NASA's Multi-Purpose Crew Vehicle NASA
Today NASA announced a plan that was largely expected but is now official: Orion, the scrapped then not-scrapped crew module from the definitely scrapped Constellation Program, will serve as the backbone of a new NASA crew module slated to go into service by 2016. Lockheed Martin, which never stopped working on its Orion capsule, will continue developing the Multi-Purpose Crew Vehicle (MPCV), the next-gen rocket-launched capsule that will carry a crew of four on missions lasting up to three weeks.
The announcement, in some respects, is anticlimactic. We’ve known that Lockheed was still working on Orion, and it appeared all along that the company knew something that we didn’t--you don’t build a 41,000-square-foot Space Operations Simulation Center to train astronauts on a vehicle that you believe will be axed. And while the final MPCV won’t be Orion down to the very last bolt, it won’t be a wildly re-imagined spacecraft either.
That’s probably a good thing. NASA is temporarily out of the manned space business after the last shuttle mission launches in July, and it appears private spacefaring companies are ready to take over that role within this decade.
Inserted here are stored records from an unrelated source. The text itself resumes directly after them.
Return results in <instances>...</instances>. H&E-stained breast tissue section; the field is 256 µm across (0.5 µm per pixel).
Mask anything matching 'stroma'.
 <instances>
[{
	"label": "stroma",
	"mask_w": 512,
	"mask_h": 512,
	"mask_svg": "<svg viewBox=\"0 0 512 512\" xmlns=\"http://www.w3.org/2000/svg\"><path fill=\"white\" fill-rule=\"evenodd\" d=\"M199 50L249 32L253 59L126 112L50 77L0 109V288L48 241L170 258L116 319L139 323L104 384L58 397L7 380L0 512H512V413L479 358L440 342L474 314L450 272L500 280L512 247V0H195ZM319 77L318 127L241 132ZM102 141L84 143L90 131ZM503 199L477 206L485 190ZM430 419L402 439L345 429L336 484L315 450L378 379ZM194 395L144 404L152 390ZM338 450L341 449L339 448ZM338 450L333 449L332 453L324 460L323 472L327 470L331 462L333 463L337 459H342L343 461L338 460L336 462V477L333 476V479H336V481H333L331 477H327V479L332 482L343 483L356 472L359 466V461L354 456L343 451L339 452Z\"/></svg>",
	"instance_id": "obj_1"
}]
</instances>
So it’s time for NASA to look to a variety of missions beyond low-Earth orbit, and a multi-purpose vehicle is exactly what the agency needs.
Aside from being 10 times safer than the shuttles during launch and re-entry (so NASA officials tell us) the MPCV is truly versatile. It will be capable of both deep space missions and, if necessary, routine trips to the International Space Station. It will be able to dock with other spacecraft and support spacewalks. With 316 cubic feet of habitable pressurized space, a very patient and non-claustrophobic crew could conceivably man the capsule for up to 21 days in space.
For NASA, the announcement is less about the technology and more about settling some points that have been more or less up in the air. Since President Obama eight-sixed Constellation last year in favor of longer term goals that put Americans on an asteroid by 2025 and on Mars by the 2030s, NASA has suffered somewhat from a lack of clearly defined goals. Now, with a heavy lift rocket in the works and a final decision on the next crew capsule, the agency can get back to what it was designed to do: making giant leaps for mankind.